Article 50 notification: High Court rules that parliamentary approval is required for the UK to withdraw from the EUPrint publication
On 3 November 2016, the High Court ruled in R (on application of Miller) v Secretary State for Exiting the European Union  EWHC 2768 (Admin) that Article 50 cannot be invoked without parliamentary approval. The full judgment is available here.
The process for departure from the EU is set out in Article 50 of the Treaty on the Functioning of the European Union. This provides that a Member State may decide to withdraw from the EU in accordance with its own constitutional requirements. Once that decision has been made, the withdrawal process is initiated by the Member State giving notice to the European Council of its intention to withdraw. Withdrawal actually occurs on the date of entry into force of a withdrawal agreement between the EU and the (former) Member State, or failing that, two years after the notification unless the European Council (i.e. the Member States) and the withdrawing state decide unanimously to extend the period.
Miller concerned the UK’s constitutional requirements for making the decision to withdraw from the EU and, as a result, what authorisation the Government needs before it can give notice. The Government argued that it is entitled to use its prerogative powers to trigger Article 50. Prerogative powers are a body of discretionary powers held by the Crown and exercised by the Government in carrying out executive functions. The exercise of prerogative powers does not require prior parliamentary approval. In contrast, the claimants argued that the Government could not use its prerogative powers to act on behalf of the Crown to exercise Article 50 and needed the authorisation of Parliament to do so.
The High Court’s ruling
The High Court unanimously decided in favour of the claimants and against the Government. The key aspects of the judgment are:
- The High Court emphasised the significance of constitutional principles in play. In particular, the sovereignty of Parliament and secondly that the Crown has no power to alter the law of the land by using the royal prerogative.

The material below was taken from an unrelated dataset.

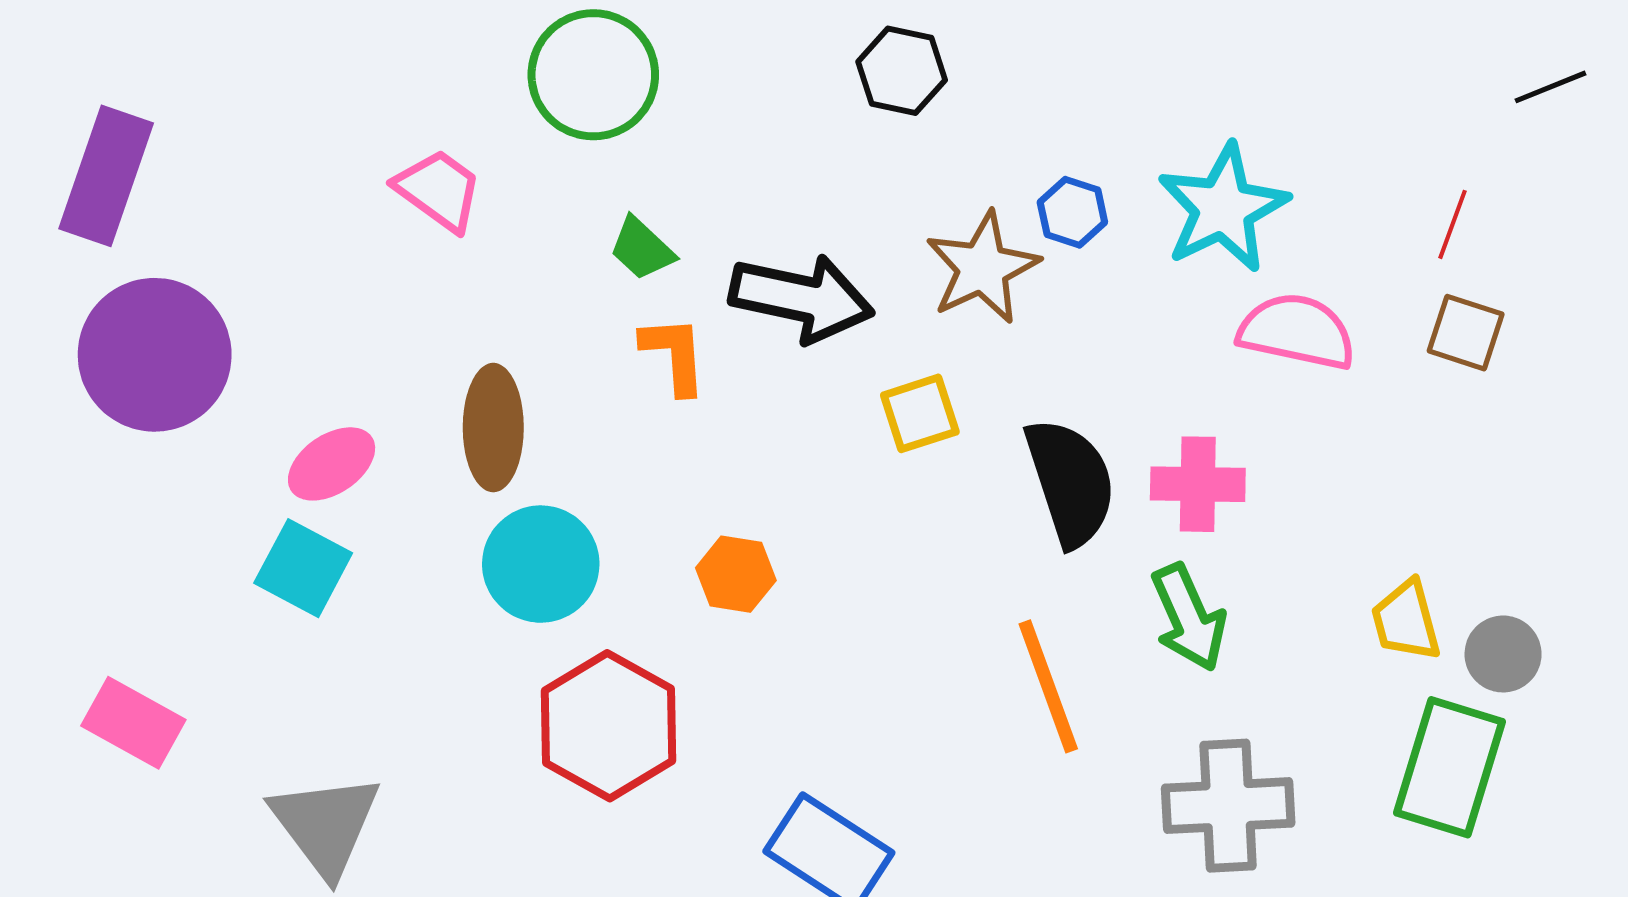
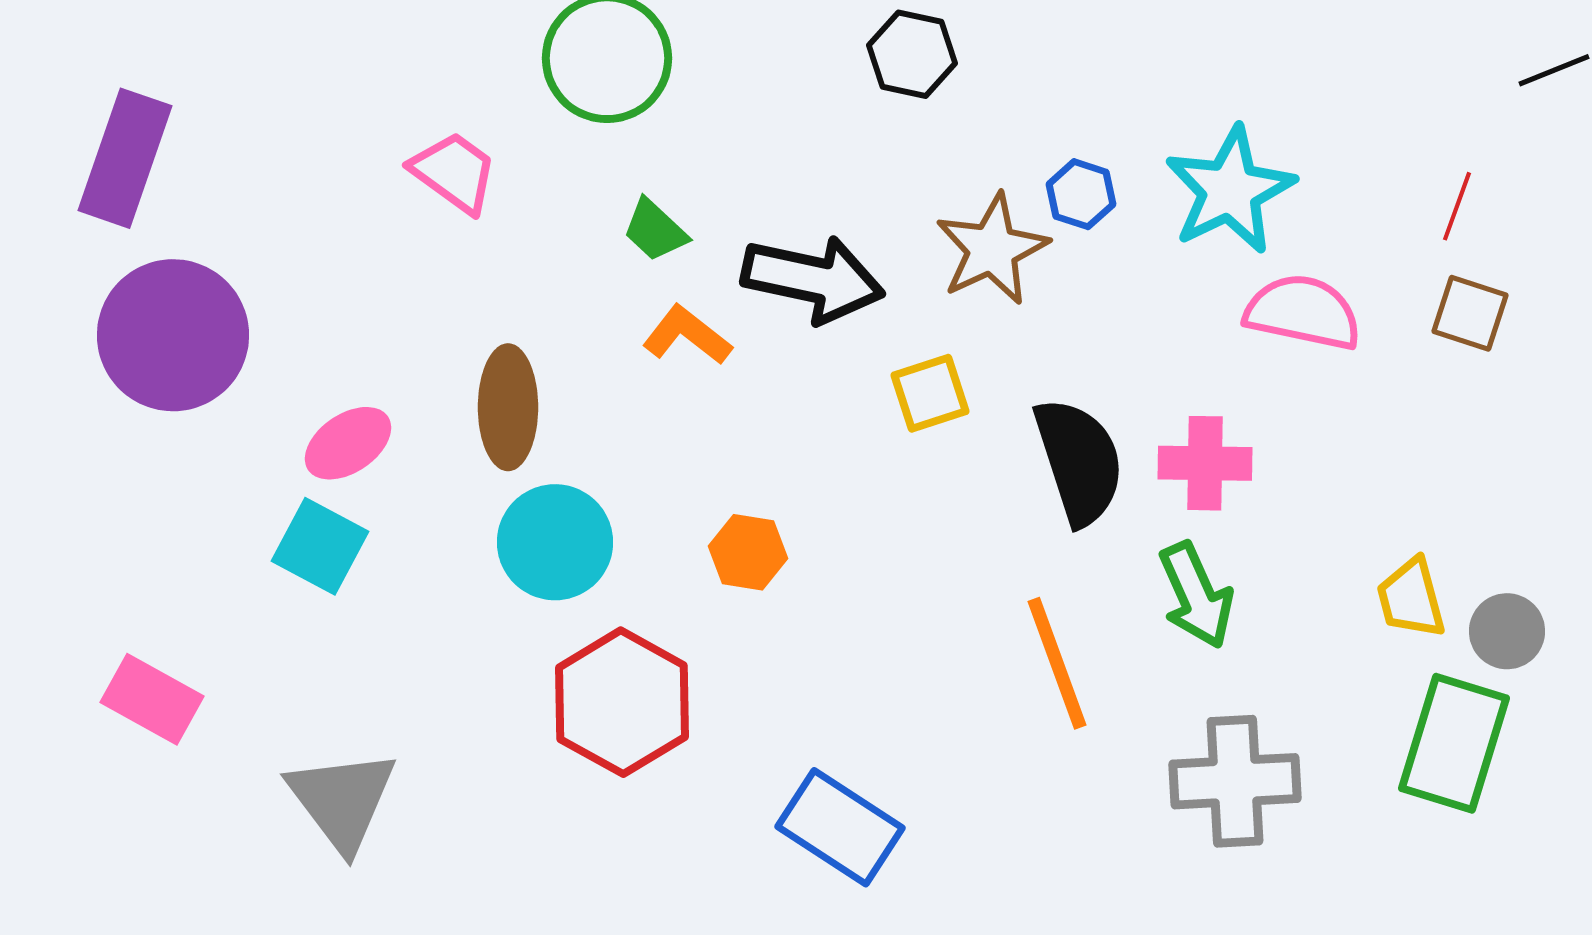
orange L-shape: (674, 355) -> (687, 335), turned -48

- The High Court emphasised that these strong constitutional principles drive the interpretation of constitutional legislation, including the European Communities Act 1972 (“ECA”) which gives effect to EU rights and obligations in domestic UK law.

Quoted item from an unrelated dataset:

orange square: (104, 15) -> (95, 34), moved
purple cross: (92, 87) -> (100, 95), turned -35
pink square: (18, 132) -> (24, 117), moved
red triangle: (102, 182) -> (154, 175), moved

- It was agreed by both sides that the ultimate consequence of exercising Article 50 will be the removal of domestic UK rights created by virtue of the ECA. However, the Government contended, essentially, that the effect of the ECA was subject to whether the UK was bound by the EU treaties, which itself was an issue where the royal prerogative was in play. It claimed that the ECA had not removed its right to use the royal prerogative to withdraw from the EU treaties. The claimants, on the other hand, argued that the royal prerogative is limited to international affairs, and withdrawal from the EU affected domestic rights.
- The High Court held that the strength of the underlying constitutional principles was such that the intention of Parliament in enacting the ECA must be considered to have been not to allow the Government to use the royal prerogative to undo or override EU-derived rights in domestic UK law. Indeed, the High Court held that it should be strongly inferred that Parliament intended to remove such power.
The High Court therefore concluded that there is no power for the Government to use the royal prerogative to exercise Article 50.
In addition, the High Court stressed that its judgment addressed a pure question of law, as to the process for exercise of Article 50, rather than a political issue on the merits of leaving the EU.
Appeal to the Supreme Court
On 8 November 2016, the Supreme Court granted the Government permission to appeal against the judgment of the High Court. Given the constitutional importance of this case and the Prime Minister’s announcement that Article 50 will be triggered by the end of March 2017, the appeal will be heard between 5-8 December 2016 by the Supreme Court and leapfrogging the Court of Appeal, which is the usual venue for High Court appeals. The judgment is expected in the New Year.